Un mercado común dista mucho de equivaler a una mera ampliación de mercado. Es un “barajar y dar de nuevo” que pondrá de manifiesto un sinnúmero de deficiencias, a la vez que desmentirá muchos pronósticos. Sobre todo, quedará en evidencia que la carrera en pos de mejores niveles de productividad es muy sacrificada, en un escenario donde las posiciones relativas entre las naciones tienden a alejarse cada vez más. En este sentido es recomendable seguir de cerca los movimientos de las empresas multinacionales con asiento simultáneo en más de una nación del Mercosur, por ejemplo, las del sector automotor.
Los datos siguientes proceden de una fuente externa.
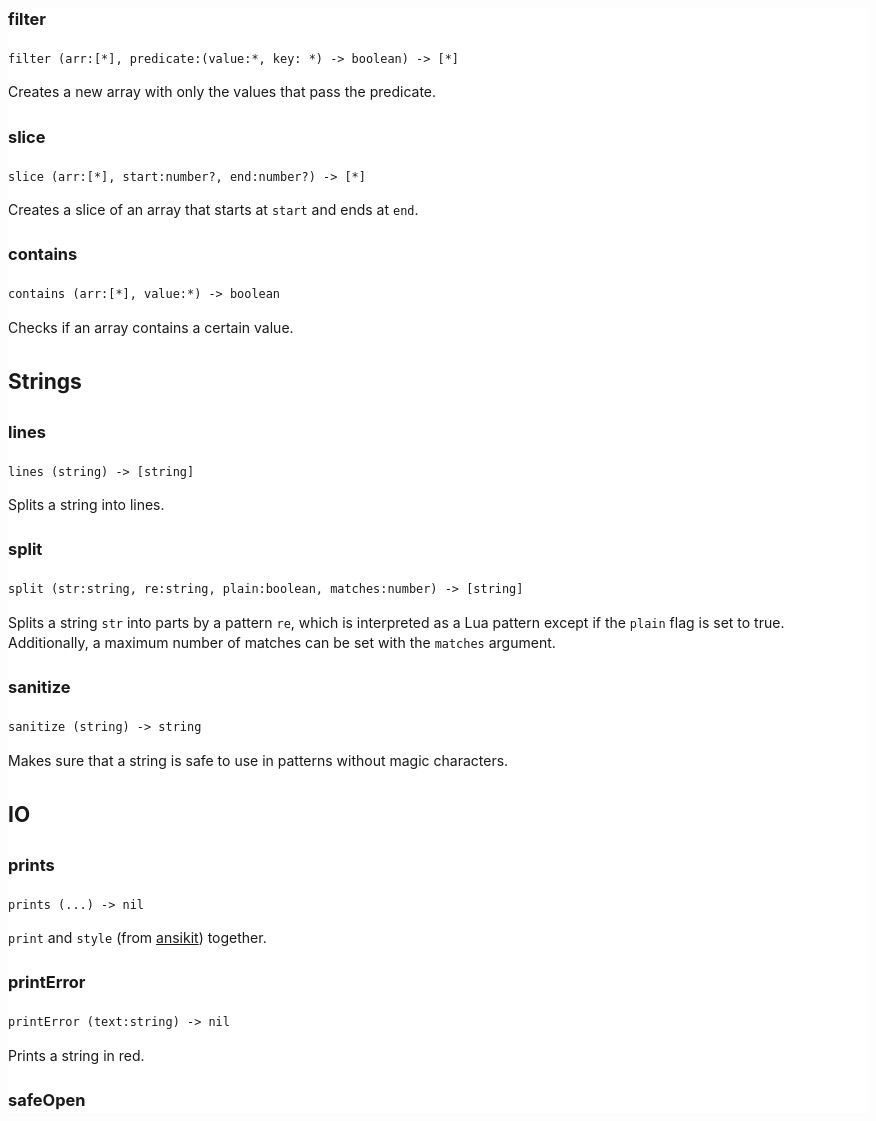 ### filter

`filter (arr:[*], predicate:(value:*, key: *) -> boolean) -> [*]`

Creates a new array with only the values that pass the predicate.

### slice

`slice (arr:[*], start:number?, end:number?) -> [*]`

Creates a slice of an array that starts at `start` and ends at `end`.

### contains

`contains (arr:[*], value:*) -> boolean`

Checks if an array contains a certain value.

## Strings

### lines

`lines (string) -> [string]`

Splits a string into lines.

### split

`split (str:string, re:string, plain:boolean, matches:number) -> [string]`

Splits a string `str` into parts by a pattern `re`, which is interpreted as a Lua pattern except if the `plain` flag is set to true. Additionally, a maximum number of matches can be set with the `matches` argument.

### sanitize

`sanitize (string) -> string`

Makes sure that a string is safe to use in patterns without magic characters.

## IO

### prints

`prints (...) -> nil`

`print` and `style` (from [ansikit](https://git.daelvn.com/ansikit)) together.

### printError

`printError (text:string) -> nil`

Prints a string in red.

### safeOpen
A cambio de aceptar este “tour de force” político, los Estados nacionales ofrecerán a sus empresas una negociación con otros bloques de naciones desde mejores posiciones. Con el poder de negociación que emana de su gravitación federativa, el Mercado Común Europeo logra sustraer del libre comercio a los bienes agropecuarios mediante la persistencia de subsidios y protecciones, sin inmutarse por la violación de las reglas más elementales del GATT.
En el proceso de integración hay dos ausencias que deben señalarse: la opinión pública y la “inteligencia” cultural. Hasta el momento, el vértigo de las decisiones gubernamentales, y en menor grado las empresarias, ha inhibido la opinión y la interacción; no es conveniente, en este caso, identificar silencio con consentimiento.